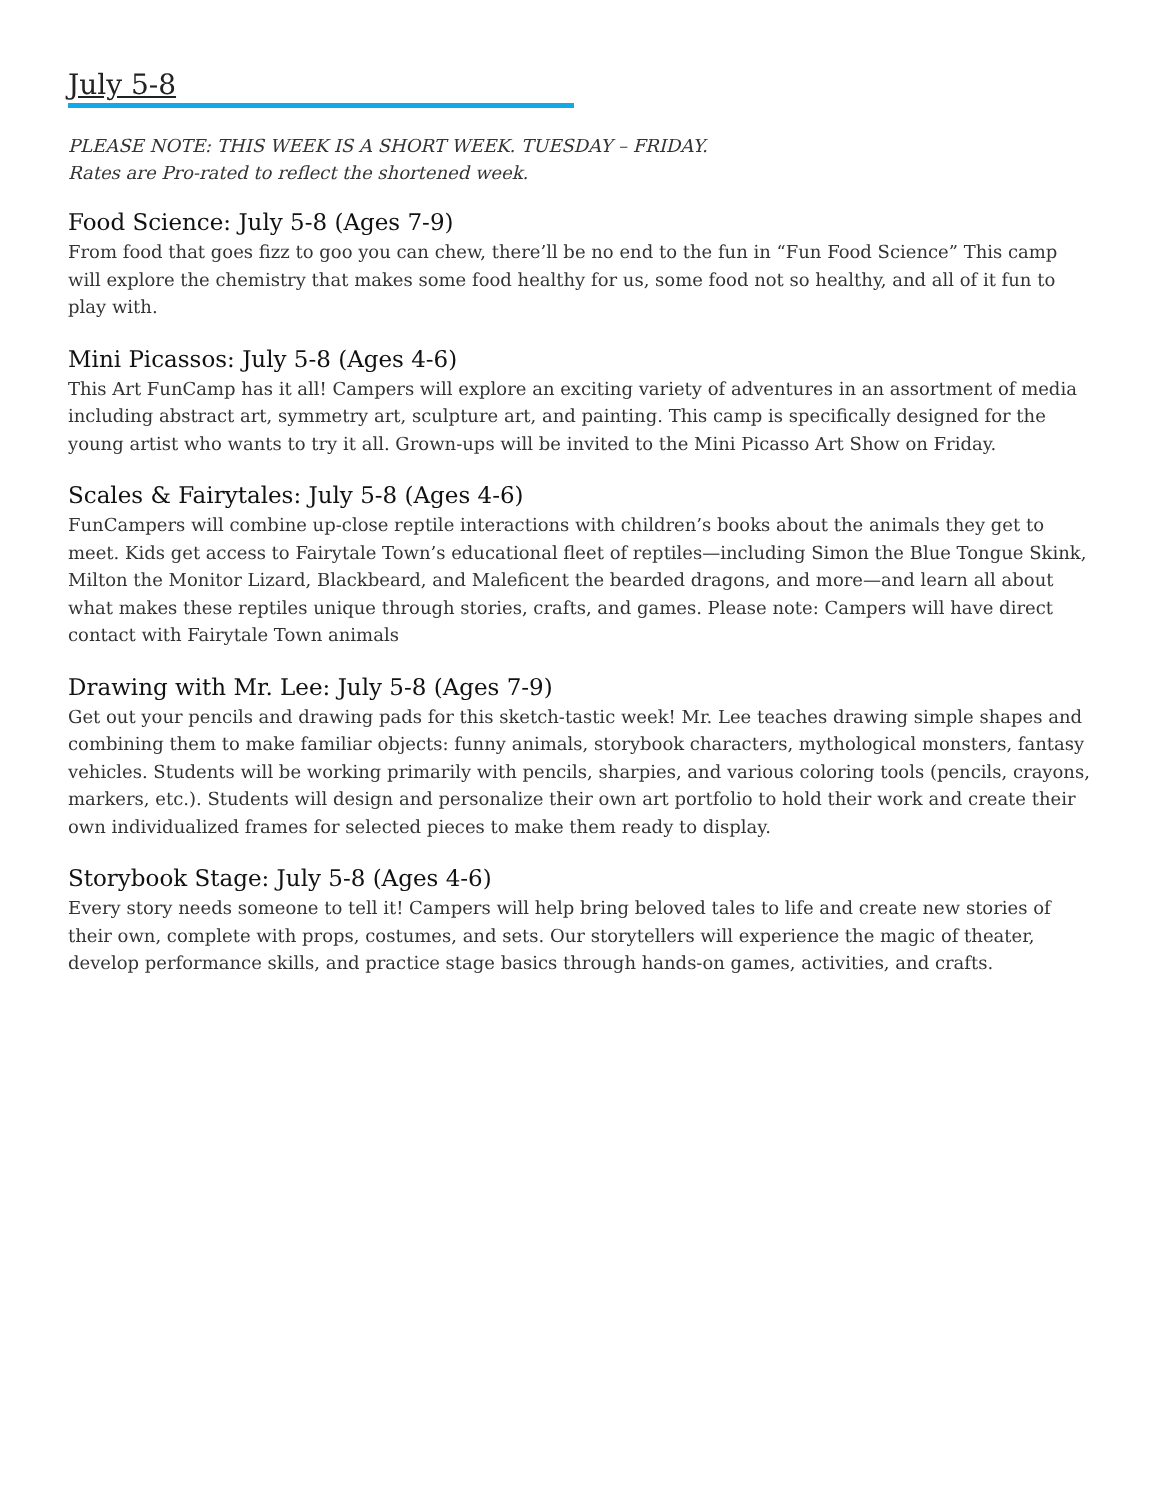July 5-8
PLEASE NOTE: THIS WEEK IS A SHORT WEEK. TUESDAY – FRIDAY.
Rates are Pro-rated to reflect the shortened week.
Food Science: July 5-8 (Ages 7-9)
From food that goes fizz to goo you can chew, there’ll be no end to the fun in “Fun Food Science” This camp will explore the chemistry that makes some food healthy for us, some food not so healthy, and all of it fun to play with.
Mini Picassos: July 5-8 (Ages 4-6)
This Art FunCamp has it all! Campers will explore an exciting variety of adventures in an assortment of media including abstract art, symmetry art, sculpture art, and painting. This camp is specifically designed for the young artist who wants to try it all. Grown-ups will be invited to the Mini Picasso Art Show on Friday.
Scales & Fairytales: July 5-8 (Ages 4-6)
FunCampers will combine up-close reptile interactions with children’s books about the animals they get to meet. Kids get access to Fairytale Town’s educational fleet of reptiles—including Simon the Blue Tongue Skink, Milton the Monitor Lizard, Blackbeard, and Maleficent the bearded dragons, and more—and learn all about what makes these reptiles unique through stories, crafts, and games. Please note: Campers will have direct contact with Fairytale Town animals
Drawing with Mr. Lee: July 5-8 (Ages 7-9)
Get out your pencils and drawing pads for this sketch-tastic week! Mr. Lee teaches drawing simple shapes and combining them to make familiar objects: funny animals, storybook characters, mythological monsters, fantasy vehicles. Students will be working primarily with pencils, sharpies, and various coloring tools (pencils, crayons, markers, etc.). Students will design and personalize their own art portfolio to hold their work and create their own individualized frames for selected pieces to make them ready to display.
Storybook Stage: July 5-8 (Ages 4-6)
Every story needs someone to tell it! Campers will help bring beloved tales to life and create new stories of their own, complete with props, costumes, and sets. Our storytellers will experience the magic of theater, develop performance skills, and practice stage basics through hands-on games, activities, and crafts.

________________

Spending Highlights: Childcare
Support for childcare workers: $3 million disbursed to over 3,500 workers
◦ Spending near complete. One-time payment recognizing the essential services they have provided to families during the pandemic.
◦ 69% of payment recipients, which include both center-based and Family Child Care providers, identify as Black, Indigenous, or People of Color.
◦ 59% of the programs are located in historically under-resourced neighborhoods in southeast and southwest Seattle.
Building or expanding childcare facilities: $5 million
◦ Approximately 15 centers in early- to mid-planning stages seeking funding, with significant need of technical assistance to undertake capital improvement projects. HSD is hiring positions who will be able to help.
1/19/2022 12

________________

Filter the listing above for the string "help" and copy every matching line.

Every story needs someone to tell it! Campers will help bring beloved tales to life and create new stories of their own, complete with props, costumes, and sets. Our storytellers will experience the magic of theater, develop performance skills, and practice stage basics through hands-on games, activities, and crafts.
◦ Approximately 15 centers in early- to mid-planning stages seeking funding, with significant need of technical assistance to undertake capital improvement projects. HSD is hiring positions who will be able to help.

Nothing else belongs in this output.